_Exercise objective_
Set every entry down again, unchanged, picture-free.

-------------------------

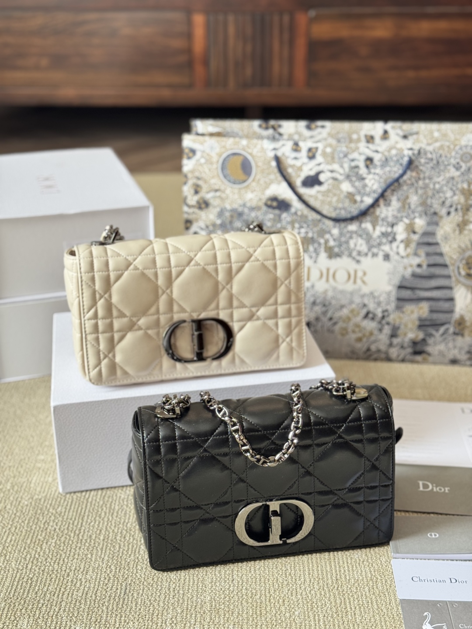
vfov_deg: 39.7
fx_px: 873
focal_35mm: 48
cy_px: 314
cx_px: 236
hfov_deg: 30.3
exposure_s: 1/75
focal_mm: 6.76
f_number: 1.78
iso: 100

-------------------------

_Task answer_
vfov_deg: 39.7
fx_px: 873
focal_35mm: 48
cy_px: 314
cx_px: 236
hfov_deg: 30.3
exposure_s: 1/75
focal_mm: 6.76
f_number: 1.78
iso: 100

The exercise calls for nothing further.